Find Your Place to Pray

How to find your “private room,” even in the middle of a crowded subway.

Posted in , Apr 5, 2017

Where do you pray?

Jesus is, as usual, very direct in his advice about prayer. We’re not supposed to parade around and show off our holiness, reciting verses so that other people might hear us.

“When you pray, don’t be like hypocrites. They love to pray standing in the synagogues and on the street corners so that people will see them. I assure you, that’s the only reward they’ll get.” (Matthew 6:5). The show offs get the attention they want–from other people not from God.

“But when you pray, go to your room, shut the door, and pray to your Father who is present in that secret place. Your Father who sees what you do in secret will reward you.” (Matthew 6:6) We’re meant to pray privately, in secret, unburdening ourselves of things we’d tell no one else.

You might be tempted to argue with Jesus about how hard it is to find peace and quiet in some private room. Who has a house that big? And when you shut your door, isn’t that just the moment when everyone wants you? (The phone rings, the email squawks, the dog wants to be let out, the neighbor knocks…)
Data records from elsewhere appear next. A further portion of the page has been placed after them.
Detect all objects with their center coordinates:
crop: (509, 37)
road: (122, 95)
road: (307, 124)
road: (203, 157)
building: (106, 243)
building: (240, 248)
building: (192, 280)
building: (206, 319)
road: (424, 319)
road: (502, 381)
Not many people in Jesus’ time had private rooms where they could shut the door. Not by a long shot. Most of Jesus’ listeners lived in crowded houses teeming with activity. Seems to me that what Jesus is asking for is metaphorical. A private place–that room–can be any place that we choose. 

As many of you know, one of my favorite places to pray is on the New York subway in the middle of the morning rush hour. It’s not a time to answer email or respond to texts or to check on the news. Those things can wait. It’s private time with God–even if I’m surrounded by people.

Often people will say their favorite place to pray is “In the car.” Is it a room with the door closed? Not exactly. But it is a place to be private and to speak in secret where the Father can listen in secret.

What I’ve found is that whatever place you choose for prayer will work. As you return to it, the external stimuli–the roll of the subway train, in my case, the rumble of it down the tracks–will help you find that familiar internal place of peace and sustenance.

No need to tell me where you pray. Just remember: “Your Father who sees what you do in secret will reward you.”